WHAT THIS TASK INVOLVES: For the records below, copy exactly the span that begins at the line containing "Segnalazioni Whistleblowing" and stops after the line containing "Jahresbericht 2011", minus any pictures.

Start of RECORD SET

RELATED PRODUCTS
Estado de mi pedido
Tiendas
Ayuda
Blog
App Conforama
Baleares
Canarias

End of RECORD SET
Start of RECORD SET

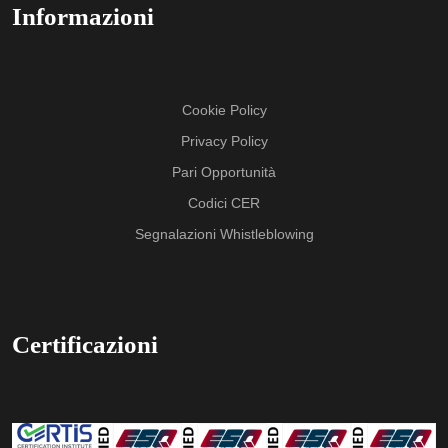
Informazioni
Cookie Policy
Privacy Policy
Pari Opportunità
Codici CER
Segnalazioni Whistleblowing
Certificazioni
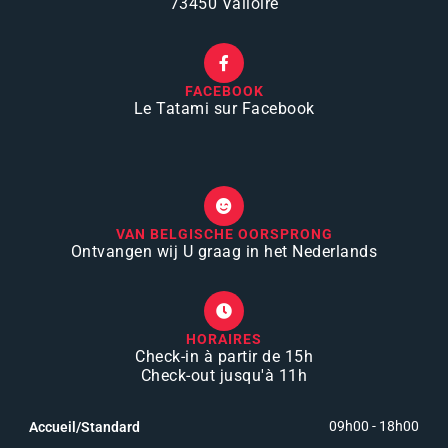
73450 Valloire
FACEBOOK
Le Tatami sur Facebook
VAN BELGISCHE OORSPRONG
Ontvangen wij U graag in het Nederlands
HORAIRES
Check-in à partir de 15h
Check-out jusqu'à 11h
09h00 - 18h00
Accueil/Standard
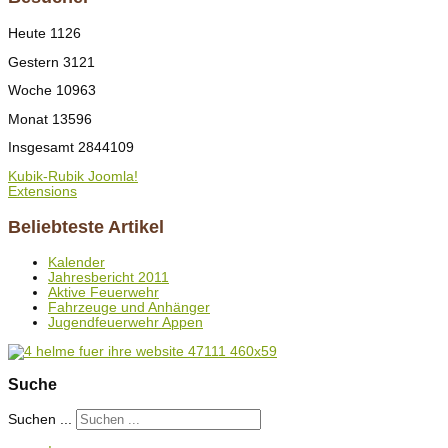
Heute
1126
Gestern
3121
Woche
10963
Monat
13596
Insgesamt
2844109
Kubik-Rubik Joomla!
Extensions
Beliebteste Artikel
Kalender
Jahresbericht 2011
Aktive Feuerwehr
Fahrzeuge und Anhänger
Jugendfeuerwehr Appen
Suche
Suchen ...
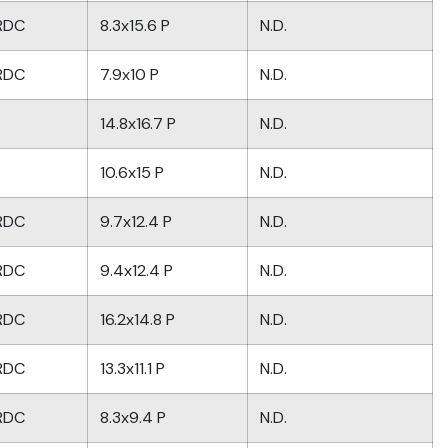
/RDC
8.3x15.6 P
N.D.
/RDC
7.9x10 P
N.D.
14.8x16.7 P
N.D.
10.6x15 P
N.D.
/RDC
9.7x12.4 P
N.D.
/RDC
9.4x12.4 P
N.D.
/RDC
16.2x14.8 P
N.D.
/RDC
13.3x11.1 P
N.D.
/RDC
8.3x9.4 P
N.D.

End of RECORD SET
Start of RECORD SET

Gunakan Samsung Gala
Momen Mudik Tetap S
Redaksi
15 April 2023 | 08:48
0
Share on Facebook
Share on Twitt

End of RECORD SET

TASK ANSWER:
Segnalazioni Whistleblowing
Certificazioni
73450 Valloire
FACEBOOK
Le Tatami sur Facebook
VAN BELGISCHE OORSPRONG
Ontvangen wij U graag in het Nederlands
HORAIRES
Check-in à partir de 15h
Check-out jusqu'à 11h
09h00 - 18h00
Accueil/Standard
Heute
1126
Gestern
3121
Woche
10963
Monat
13596
Insgesamt
2844109
Kubik-Rubik Joomla!
Extensions
Beliebteste Artikel
Kalender
Jahresbericht 2011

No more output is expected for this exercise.